>>>

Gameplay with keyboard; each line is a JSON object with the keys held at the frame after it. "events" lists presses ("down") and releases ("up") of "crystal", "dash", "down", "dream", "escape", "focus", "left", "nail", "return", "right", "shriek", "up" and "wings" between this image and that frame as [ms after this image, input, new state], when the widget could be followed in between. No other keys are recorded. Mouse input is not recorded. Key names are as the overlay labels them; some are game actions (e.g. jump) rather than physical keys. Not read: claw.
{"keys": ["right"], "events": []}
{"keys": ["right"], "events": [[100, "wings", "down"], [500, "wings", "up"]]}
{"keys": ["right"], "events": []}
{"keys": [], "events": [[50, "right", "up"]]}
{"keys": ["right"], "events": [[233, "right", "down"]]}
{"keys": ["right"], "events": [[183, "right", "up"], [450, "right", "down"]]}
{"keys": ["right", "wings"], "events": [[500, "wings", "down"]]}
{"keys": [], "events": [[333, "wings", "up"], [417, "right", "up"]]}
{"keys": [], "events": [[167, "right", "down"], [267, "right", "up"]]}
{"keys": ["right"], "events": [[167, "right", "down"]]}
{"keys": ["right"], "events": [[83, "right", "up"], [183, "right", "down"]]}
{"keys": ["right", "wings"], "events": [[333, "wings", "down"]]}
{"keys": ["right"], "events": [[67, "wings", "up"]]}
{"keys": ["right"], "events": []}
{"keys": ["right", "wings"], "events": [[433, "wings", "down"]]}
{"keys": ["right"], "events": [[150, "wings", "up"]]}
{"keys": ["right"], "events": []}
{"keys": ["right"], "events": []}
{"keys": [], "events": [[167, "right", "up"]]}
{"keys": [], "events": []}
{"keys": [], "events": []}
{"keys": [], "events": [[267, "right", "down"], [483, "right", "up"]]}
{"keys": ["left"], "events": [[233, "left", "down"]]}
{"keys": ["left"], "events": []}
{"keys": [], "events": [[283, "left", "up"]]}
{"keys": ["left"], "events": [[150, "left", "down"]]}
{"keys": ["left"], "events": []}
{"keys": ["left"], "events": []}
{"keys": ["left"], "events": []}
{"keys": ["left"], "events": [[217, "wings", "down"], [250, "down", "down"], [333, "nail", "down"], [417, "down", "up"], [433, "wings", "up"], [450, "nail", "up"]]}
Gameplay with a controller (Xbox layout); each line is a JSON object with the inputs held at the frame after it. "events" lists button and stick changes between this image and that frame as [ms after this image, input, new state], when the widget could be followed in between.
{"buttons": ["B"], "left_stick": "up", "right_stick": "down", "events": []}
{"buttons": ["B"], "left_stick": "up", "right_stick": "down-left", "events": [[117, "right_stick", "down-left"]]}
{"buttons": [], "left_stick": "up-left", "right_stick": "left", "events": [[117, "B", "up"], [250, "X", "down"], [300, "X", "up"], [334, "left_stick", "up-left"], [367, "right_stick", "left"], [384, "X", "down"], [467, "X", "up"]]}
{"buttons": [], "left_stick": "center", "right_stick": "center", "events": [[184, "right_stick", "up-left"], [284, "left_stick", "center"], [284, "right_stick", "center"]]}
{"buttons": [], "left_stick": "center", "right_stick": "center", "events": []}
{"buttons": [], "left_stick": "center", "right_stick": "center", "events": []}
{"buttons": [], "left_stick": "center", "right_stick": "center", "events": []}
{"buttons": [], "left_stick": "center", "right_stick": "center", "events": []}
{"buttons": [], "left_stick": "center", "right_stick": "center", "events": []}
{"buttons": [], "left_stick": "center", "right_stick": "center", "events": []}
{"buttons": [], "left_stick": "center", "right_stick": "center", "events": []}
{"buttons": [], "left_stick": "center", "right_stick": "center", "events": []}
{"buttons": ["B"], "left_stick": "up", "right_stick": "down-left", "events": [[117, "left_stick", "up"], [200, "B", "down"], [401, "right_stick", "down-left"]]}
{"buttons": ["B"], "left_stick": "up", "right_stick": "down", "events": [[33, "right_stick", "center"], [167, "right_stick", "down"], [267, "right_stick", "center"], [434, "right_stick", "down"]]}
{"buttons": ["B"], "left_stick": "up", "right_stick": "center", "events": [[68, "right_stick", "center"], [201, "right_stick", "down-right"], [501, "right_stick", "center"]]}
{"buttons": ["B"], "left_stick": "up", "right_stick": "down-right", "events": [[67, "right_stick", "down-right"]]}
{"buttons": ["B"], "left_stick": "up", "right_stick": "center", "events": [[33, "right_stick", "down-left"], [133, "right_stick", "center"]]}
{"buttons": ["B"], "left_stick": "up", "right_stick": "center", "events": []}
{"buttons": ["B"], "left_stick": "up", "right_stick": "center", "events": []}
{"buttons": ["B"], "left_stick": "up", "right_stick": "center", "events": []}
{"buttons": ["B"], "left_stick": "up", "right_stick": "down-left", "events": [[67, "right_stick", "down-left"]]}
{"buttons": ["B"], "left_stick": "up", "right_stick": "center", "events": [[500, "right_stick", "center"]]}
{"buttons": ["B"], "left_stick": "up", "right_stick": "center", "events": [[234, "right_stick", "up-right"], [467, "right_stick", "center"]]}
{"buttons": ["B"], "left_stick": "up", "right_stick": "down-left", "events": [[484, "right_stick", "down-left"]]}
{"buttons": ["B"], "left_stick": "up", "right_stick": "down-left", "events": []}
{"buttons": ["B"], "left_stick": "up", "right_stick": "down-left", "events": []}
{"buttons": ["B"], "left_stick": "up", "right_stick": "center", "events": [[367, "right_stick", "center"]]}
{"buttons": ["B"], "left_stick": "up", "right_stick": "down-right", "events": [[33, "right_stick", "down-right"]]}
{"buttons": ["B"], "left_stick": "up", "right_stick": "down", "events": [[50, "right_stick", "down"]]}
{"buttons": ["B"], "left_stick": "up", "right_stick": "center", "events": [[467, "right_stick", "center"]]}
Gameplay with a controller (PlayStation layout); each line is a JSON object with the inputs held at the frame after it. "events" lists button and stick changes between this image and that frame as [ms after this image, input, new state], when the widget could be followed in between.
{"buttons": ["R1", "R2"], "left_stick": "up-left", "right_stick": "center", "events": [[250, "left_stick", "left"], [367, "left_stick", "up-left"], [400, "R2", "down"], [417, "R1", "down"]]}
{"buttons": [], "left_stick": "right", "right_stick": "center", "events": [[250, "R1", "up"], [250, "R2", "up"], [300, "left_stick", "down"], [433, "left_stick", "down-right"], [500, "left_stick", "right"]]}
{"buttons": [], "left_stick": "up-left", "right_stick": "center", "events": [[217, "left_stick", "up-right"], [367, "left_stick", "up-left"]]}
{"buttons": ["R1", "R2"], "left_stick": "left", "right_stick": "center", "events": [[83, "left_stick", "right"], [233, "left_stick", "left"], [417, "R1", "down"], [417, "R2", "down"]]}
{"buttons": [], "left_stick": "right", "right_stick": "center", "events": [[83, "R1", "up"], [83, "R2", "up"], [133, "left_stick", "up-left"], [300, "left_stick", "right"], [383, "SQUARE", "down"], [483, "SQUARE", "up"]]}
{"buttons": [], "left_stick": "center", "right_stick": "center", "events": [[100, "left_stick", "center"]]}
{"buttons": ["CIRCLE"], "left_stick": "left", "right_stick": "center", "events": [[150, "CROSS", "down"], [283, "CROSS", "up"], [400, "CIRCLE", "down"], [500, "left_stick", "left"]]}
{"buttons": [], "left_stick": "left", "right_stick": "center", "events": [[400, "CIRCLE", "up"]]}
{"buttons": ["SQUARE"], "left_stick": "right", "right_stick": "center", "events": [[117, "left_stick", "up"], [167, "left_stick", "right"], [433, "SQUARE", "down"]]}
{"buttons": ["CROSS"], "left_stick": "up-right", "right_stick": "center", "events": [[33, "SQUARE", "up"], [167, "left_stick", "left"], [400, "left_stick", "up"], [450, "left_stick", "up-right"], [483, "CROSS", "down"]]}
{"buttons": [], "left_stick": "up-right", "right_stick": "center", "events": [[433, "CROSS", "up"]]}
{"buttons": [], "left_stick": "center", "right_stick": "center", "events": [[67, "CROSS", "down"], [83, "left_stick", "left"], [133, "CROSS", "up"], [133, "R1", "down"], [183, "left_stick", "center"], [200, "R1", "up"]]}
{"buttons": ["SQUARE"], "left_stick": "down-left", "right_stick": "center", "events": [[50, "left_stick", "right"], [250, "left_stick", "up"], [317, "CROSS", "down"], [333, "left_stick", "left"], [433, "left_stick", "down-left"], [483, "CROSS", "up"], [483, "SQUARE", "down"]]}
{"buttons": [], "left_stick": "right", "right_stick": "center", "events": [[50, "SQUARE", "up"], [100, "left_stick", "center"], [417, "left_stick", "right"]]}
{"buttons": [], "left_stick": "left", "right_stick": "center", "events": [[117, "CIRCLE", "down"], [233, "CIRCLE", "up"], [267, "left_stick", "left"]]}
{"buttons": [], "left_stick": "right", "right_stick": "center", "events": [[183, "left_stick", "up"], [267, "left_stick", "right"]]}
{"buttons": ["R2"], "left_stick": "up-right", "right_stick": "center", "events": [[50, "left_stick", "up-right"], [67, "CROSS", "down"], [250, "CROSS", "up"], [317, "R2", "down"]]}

<<<

TASK STATEMENT ::
Wherever a line in the listing contains the word "changes", copy that line out.

ANSWER AREA ::
Gameplay with a controller (Xbox layout); each line is a JSON object with the inputs held at the frame after it. "events" lists button and stick changes between this image and that frame as [ms after this image, input, new state], when the widget could be followed in between.
Gameplay with a controller (PlayStation layout); each line is a JSON object with the inputs held at the frame after it. "events" lists button and stick changes between this image and that frame as [ms after this image, input, new state], when the widget could be followed in between.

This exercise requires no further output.